My spine straightens as I sit taller in the chair, connecting the dots. He does look a little familiar. I see them walking around together on campus with a few other guys that I can only assume are part of the team too. “Oh.” I flinch at my social awkwardness. “Hi.”

He doesn’t ask to sit down or make a move to pull out one of the three empty chairs. For that, I’m grateful. “I just wanted to say that DJ isn’t so bad. He’s a little quirky, but that’s just him. Usually, he says something stupid without realizing it.”

When he sees that I’m not going to reply because I’m too dumbfounded by his blunt statement, his smile grows. “I don’t know what’s going on between you two, but you’ve got him all twisted up. Haven’t seen him quite like it before. Honestly? It’s pretty funny. But I saw you over here and thought it’d be nice to put in a good word.”

I blink silently, unable to fathom a response. He’s here to put in a good word for DJ, which tells me he has no idea what his friend even wants from me.

Or what he already got.

Caleb continues, unbeknownst to my internal confusion that must not be reflected on my face. “He probably inserted his foot in his mouth again. Once, a girl slapped him across the face during freshman year when he was trying to flirt with her. Definitely didn’t come off that way. I swear he had a handprint on his cheek the rest of the week.”

I glance down at the book I’ve been reading. “I bet he deserved it.”

“He did,” his friend agrees lightly. “But he felt pretty bad about it. All I’m saying is give the guy a shot.”

Give him a shot? The anger I’ve been shoving away starts rising, heating my blood as I grind my teeth. “I know exactly what kind of person your friend is, and I’m not interested in involving myself with him. You and I obviously know two very different versions of him.”

His puzzled expression meets mine. “I usually don’t misread this kind of stuff. He’s mentioned you a couple of times, and I’ve seen the way he looks at you when we cross paths. All I’m saying is that whatever happened—”
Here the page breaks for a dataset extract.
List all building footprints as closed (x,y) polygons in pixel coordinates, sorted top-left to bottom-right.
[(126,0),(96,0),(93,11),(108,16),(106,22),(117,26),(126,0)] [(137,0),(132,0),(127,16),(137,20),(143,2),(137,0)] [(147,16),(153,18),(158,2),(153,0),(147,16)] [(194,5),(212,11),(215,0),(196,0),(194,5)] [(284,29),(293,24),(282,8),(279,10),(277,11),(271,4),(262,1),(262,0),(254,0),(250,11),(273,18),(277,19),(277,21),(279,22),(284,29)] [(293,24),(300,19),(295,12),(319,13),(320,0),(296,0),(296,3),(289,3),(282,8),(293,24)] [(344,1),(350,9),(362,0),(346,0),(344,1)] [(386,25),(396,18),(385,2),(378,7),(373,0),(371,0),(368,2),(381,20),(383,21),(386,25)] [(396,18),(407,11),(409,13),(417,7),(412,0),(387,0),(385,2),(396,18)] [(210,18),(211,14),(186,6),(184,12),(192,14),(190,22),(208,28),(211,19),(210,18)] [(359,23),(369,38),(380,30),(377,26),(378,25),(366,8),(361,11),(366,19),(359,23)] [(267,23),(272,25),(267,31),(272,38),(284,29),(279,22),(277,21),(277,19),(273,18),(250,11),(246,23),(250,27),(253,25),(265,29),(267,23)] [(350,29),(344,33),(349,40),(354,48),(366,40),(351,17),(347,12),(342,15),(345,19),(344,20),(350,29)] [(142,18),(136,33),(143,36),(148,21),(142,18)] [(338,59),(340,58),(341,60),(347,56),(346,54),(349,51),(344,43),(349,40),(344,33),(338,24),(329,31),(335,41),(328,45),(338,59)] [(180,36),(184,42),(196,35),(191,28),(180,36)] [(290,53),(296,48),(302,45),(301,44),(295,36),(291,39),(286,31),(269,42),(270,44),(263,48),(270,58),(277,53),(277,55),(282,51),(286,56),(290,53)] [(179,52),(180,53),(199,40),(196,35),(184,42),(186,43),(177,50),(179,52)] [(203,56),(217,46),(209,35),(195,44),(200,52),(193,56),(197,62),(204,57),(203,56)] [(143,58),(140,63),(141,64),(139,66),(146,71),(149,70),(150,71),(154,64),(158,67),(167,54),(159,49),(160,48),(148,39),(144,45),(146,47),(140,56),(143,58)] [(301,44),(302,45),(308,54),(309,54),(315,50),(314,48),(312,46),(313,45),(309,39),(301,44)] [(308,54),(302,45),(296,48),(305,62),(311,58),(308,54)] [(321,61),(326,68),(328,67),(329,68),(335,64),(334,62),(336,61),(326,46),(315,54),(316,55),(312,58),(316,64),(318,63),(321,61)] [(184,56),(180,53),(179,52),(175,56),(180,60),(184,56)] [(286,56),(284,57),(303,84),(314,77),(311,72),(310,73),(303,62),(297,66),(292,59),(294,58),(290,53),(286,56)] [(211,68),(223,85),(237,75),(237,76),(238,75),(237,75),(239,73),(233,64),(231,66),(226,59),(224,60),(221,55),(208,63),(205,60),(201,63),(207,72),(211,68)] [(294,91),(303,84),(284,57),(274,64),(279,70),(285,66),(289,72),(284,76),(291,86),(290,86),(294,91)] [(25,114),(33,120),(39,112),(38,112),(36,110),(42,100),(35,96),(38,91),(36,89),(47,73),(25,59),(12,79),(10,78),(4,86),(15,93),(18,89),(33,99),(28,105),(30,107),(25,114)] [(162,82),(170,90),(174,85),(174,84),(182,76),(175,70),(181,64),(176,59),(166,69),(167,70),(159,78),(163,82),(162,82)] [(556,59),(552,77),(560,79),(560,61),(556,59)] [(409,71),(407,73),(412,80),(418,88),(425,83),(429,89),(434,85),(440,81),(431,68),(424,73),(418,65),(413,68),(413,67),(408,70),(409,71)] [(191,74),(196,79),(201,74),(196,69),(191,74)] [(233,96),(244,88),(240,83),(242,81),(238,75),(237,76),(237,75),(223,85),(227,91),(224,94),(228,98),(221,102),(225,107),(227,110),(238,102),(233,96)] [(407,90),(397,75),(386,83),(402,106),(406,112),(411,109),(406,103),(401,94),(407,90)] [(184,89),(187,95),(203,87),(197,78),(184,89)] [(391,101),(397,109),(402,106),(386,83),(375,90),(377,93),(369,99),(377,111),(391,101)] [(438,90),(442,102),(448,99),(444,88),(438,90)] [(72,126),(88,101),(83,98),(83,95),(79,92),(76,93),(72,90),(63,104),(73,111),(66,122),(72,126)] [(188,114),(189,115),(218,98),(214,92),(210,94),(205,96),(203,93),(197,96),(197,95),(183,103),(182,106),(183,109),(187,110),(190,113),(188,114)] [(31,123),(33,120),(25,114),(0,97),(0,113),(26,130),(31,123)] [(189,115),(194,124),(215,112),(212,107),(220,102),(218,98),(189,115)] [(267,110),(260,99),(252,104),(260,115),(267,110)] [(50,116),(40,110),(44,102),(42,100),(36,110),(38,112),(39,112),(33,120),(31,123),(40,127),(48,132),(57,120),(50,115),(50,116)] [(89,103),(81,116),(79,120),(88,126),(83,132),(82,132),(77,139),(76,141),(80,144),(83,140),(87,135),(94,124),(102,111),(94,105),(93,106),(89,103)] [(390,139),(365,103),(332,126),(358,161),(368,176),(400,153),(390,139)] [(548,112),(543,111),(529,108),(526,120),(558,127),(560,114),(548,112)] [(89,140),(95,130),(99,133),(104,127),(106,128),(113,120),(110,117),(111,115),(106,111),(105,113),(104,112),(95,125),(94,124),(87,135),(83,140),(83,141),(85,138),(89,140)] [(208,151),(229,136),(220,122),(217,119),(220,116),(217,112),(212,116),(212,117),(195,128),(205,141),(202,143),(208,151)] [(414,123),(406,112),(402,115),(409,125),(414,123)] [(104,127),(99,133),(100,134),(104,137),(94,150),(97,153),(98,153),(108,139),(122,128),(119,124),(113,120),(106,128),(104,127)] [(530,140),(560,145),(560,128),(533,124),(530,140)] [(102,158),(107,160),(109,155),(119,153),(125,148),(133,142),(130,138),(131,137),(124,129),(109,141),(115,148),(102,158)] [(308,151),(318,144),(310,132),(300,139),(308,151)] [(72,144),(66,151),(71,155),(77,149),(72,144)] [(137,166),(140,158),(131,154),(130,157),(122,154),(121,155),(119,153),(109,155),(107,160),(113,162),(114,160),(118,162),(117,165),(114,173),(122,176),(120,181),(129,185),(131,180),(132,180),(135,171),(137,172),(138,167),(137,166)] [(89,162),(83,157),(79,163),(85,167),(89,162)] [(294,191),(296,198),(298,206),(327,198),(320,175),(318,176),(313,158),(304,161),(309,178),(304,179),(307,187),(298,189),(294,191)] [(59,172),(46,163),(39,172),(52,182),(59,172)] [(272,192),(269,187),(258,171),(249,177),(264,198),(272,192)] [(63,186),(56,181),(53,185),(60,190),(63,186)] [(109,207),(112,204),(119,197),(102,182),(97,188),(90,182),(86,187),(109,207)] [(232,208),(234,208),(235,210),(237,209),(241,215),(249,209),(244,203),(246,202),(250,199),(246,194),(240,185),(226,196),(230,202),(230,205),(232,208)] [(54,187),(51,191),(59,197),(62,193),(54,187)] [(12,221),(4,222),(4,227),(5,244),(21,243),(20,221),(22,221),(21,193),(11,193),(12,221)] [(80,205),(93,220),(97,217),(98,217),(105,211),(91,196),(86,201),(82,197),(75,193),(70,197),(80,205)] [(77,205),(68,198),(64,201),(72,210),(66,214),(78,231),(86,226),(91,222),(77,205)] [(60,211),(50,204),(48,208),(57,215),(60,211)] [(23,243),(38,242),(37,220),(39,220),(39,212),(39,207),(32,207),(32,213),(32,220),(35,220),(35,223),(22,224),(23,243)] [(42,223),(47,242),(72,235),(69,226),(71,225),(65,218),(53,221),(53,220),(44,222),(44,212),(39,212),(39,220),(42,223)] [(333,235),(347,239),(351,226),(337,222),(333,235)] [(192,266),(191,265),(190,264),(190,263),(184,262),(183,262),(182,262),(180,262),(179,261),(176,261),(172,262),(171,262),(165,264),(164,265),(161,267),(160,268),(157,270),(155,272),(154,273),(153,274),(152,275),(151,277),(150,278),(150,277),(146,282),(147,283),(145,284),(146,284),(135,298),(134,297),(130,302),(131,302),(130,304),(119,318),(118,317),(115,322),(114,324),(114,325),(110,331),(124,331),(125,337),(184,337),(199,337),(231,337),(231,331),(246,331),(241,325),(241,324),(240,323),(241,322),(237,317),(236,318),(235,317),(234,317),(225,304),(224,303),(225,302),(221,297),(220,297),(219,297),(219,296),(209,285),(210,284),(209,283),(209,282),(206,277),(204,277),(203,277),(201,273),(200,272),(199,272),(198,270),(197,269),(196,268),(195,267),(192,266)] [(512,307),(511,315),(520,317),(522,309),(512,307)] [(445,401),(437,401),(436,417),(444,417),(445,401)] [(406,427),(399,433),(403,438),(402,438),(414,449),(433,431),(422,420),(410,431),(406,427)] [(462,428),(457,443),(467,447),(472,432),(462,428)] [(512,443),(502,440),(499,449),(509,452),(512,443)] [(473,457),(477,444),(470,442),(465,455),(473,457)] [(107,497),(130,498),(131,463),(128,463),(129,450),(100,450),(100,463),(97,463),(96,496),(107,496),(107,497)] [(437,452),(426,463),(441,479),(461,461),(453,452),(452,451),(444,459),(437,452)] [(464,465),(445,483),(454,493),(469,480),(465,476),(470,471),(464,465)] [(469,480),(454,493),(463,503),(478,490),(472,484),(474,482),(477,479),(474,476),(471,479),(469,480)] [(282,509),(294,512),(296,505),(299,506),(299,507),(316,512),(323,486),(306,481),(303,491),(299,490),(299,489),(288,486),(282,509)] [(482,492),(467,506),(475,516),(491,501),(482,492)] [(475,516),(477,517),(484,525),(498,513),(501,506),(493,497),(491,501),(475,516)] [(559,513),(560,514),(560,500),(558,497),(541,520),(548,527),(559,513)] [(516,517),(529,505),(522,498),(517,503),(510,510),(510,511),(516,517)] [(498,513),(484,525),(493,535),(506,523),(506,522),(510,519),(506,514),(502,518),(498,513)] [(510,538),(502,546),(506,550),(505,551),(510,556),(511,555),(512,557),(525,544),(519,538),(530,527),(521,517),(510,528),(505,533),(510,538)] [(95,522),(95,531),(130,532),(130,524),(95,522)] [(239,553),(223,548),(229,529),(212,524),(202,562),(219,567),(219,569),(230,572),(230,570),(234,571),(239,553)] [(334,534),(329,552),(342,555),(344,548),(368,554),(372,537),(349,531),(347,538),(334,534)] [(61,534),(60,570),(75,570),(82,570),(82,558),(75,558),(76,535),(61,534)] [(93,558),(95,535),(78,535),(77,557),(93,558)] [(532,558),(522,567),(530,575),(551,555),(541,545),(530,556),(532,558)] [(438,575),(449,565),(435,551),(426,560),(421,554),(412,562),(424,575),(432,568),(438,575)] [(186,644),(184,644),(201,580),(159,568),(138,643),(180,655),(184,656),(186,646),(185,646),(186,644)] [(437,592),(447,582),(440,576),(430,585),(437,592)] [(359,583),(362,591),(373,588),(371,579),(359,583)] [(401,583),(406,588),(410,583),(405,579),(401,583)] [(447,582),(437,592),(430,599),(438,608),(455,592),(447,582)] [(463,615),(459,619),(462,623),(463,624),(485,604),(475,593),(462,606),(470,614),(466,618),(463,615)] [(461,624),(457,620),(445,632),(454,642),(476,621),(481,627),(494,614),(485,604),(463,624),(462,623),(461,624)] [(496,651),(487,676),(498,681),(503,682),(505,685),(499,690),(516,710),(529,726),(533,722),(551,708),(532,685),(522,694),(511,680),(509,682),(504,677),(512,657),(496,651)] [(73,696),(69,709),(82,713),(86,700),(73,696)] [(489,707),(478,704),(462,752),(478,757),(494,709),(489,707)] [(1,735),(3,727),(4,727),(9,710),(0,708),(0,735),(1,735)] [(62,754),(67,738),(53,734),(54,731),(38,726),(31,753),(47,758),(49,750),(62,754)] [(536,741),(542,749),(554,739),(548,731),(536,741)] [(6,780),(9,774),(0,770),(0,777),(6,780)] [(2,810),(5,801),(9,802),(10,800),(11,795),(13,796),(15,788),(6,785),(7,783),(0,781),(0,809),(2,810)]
“‘Whatever happened’ is none of your business,” I cut him off coolly. I take a deep breath, trying to fight off the panic rising in my throat. I remind myself that my issues aren’t with the brown-eyed boy in front of me. “Look, Caleb. I don’t have a problem with you. You’re just trying to help your…friend. But I don’t want anything to do with him. He can be sorry all he wants. It doesn’t change anything.”